Southern trees bear a strange fruit
Blood on the leaves and blood at the root
Black bodies swinging in the southern breeze
Strange fruit hanging from the poplar trees
Pastoral scene of the gallant south
The bulging eyes and the twisted mouth
Scent of magnolias, sweet and fresh
Then the sudden smell of burning flesh
Here is fruit for the crows to pluck
For the rain to gather, for the wind to suck
For the sun to rot, for the trees to drop
Here is a strange and bitter crop
It is a complicated thing to be young, black, and male in America. Not only are you well aware that many people are afraid of you—you can see them clutching their purses or stiffening in their subway seats when you sit across from them—you must also remain conscious of the fact that people expect you to be apologetic for their fear. It’s your job to be remorseful about the fact that your very nature makes them uncomfortable, like a pilot having to apologize to a fearful flyer for being in the sky.
If you’re a black man and you don’t remain vigilant of and obsequious to white people’s panic in your presence—if you, say, punch a man who accosts you during dinner with your girlfriend and screams “Nigger!” in your face, or if you, say, punch a man who is following you without cause in the dark with a handgun at his side—then you must be prepared to be arrested, be beaten, be shot through the heart and lung and die on the way home to watch a basketball game with your family. And after you are dead, other blacks should be prepared for people to say you are a vicious thug who deserved it.

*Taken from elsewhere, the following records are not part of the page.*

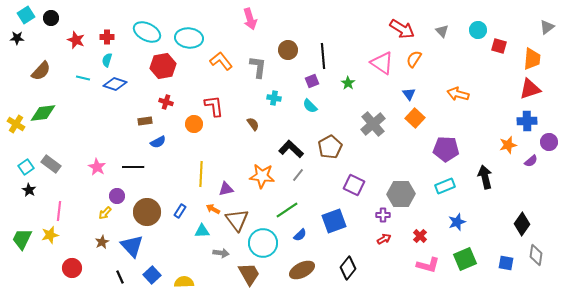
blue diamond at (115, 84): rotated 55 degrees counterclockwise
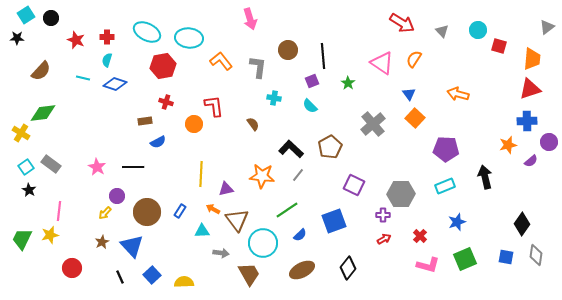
red arrow at (402, 29): moved 6 px up
yellow cross at (16, 124): moved 5 px right, 9 px down
blue square at (506, 263): moved 6 px up
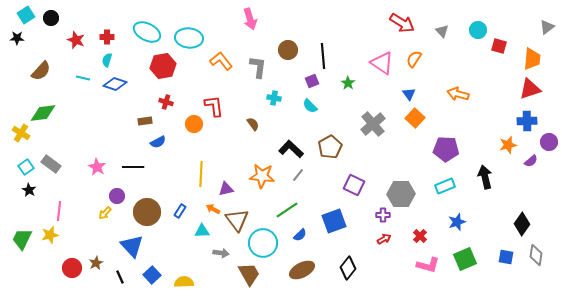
brown star at (102, 242): moved 6 px left, 21 px down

There’s fear that the verdict will embolden vigilantes but that need not be the concern: History has already done that. You need not recall specifics of everything that has transpired in Florida over the past two hundred years to recognize this. The details of Rosewood, the black town terrorized and burned to the ground in 1923, and of Groveland and the black men falsely accused of rape and murdered there in 1949, can remain obscure and retain sway over our present concerns. Names—like Claude Neal, lynched in 1934, and Harry and Harriette Moore, N.A.A.C.P. organizers in Mims County, killed by a firebomb in 1951—can be overlooked. What cannot be forgotten, however, is that there were no consequences for those actions.
Perhaps history does not repeat itself exactly, but it is certainly prone to extended paraphrases. Long before the jury announced its decision, many people had seen what the outcome would be, had known it would be a strange echo of the words Zimmerman uttered that rainy night in central Florida: they always get away.